_Instruction_
From start to end, write out the following data exactly, apart from its images.
┄┄┄┄┄┄┄┄┄┄┄┄┄┄┄┄┄┄┄┄
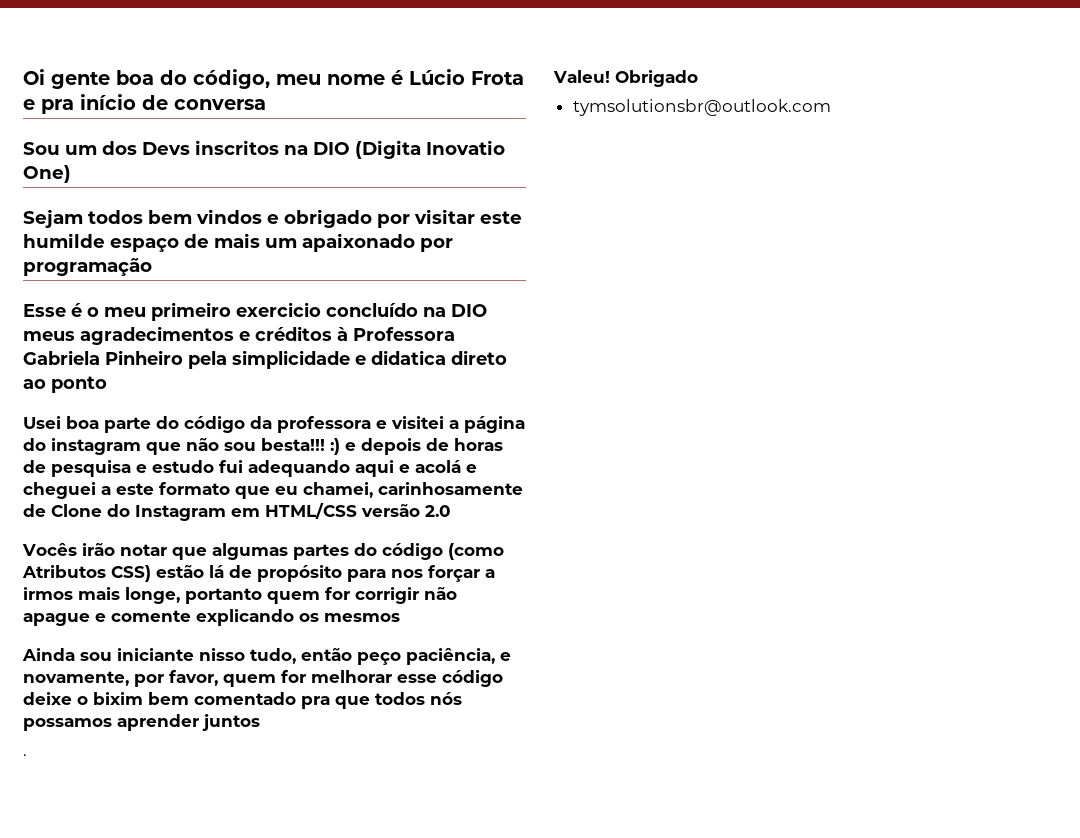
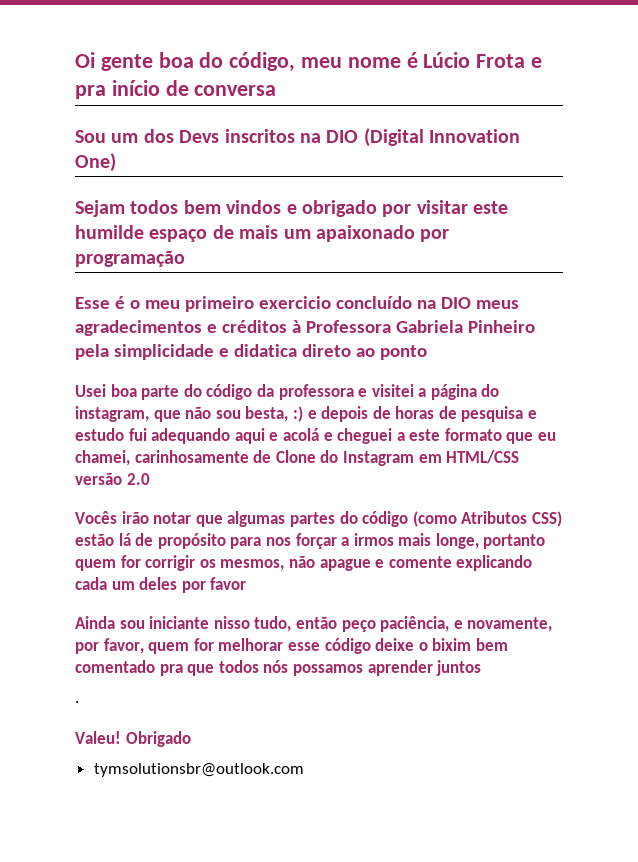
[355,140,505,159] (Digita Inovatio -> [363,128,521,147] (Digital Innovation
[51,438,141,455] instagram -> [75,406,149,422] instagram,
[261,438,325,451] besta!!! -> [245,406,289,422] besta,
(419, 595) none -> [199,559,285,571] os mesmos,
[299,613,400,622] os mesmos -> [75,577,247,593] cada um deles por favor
┄┄┄┄┄┄┄┄┄┄┄┄┄┄┄┄┄┄┄┄
_Finished task_
[355,140,505,159] (Digita Inovatio -> [363,128,521,147] (Digital Innovation
[51,438,141,455] instagram -> [75,406,149,422] instagram,
[261,438,325,451] besta!!! -> [245,406,289,422] besta,
(419, 595) none -> [199,559,285,571] os mesmos,
[299,613,400,622] os mesmos -> [75,577,247,593] cada um deles por favor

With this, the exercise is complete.